Monday, March 7, 2016

Webspinna Battle

“I want my son back. I–I–my son–my son–“

“You can’t have him. You can’t have him–can–can–wicwic–can’t have him”

Two couples argue to some funky electronic beats, their voices scratching like an old record. First it’s Dustin Hoffman and Meryl Streep from Kramer vs. Kramer. Then Adam Sandberg bursts in with angsty clips from “Threw it on the Ground.”  Then it’s the selfish seagulls from Finding Nemo shouting “Mine!” while Alfalfa and The arguments are thrown and remixed back and forth from one computer to the next. It sounds like a mess. 

It’s a fight to the death. 

A Webspinna fight to the death. 

Unfortunately the fight ends with King Solomon suggesting to cut the child in half, which is obviously an impossible task for the two parents, both of whom have legal right to claim the child.

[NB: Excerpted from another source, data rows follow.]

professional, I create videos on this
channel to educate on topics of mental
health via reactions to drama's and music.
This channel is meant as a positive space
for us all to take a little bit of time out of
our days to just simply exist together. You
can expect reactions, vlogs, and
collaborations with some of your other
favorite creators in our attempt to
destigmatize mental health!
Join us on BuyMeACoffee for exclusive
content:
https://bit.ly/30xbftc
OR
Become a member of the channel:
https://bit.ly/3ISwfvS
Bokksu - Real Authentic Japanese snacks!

Webspinna is an interesting concept. It’s performance art, the kind you only get to experience once because it happens live and is impossible to re-create exactly. No video cameras––no cameras at all, actually. The experience is recorded in memory only. But it's art. Or rather, a memory of art. 

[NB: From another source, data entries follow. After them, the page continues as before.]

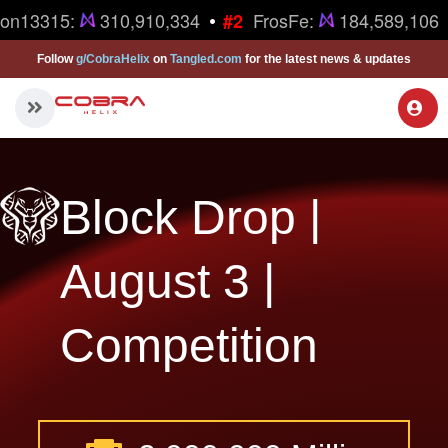
•
ron13315:
310,910,334
FrosFe:
184,589,106
#2
Follow
g/CobraHelix
on
Tangled.com
for the latest news & updates
Block Drop |
August 3 |
Competition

Tabby and I had the idea to portray adults fighting the same way kids fight. We wanted to show how we don’t change all that much, particularly with things that strike deeply. The idea morphed into a child custody case–a very painful reality for a lot of people. There are no easy endings and the process is rarely clean cut and evenly mixed. A live battle of Internet audio was the perfect medium. It didn’t go at all as planned; the funky beats ended three quarters of the way through which left us going back-and-forth a Capella. But it was honest. And it worked.

Coming up with content to tell our story was surprisingly easy. So much of our vernacular is not our own. Author Jonathan Lethem wrote an article detailing how plagiarism is an everyday part of how we communicate. Our words and how we use them come from infinite sources that we are unknowingly immersed in. At home, my family and I communicate a lot through movie quotes. My mom challenged us to go a whole day without quoting any movies. It never happened. Lethem explains that we may conceive of an idea quite honestly and fail to recognize the source from which we are robbing. So we rob, then we take what we’ve robbed and we put it through our own lenses to communicate something uniquely ours. It’s not new; it’s just reorganized and juxtaposed material. 

Probably the best analogy to a Webspinna battle is in Scott Pilgrim v. The World. The movie is rife with references to pop-culture and it’s ancestry and includes seven epic and totally ridiculous battles between Scott and various archetypes. Everything in the film came from somewhere else. But what make it unique, and what makes our voices unique is how its all assembled.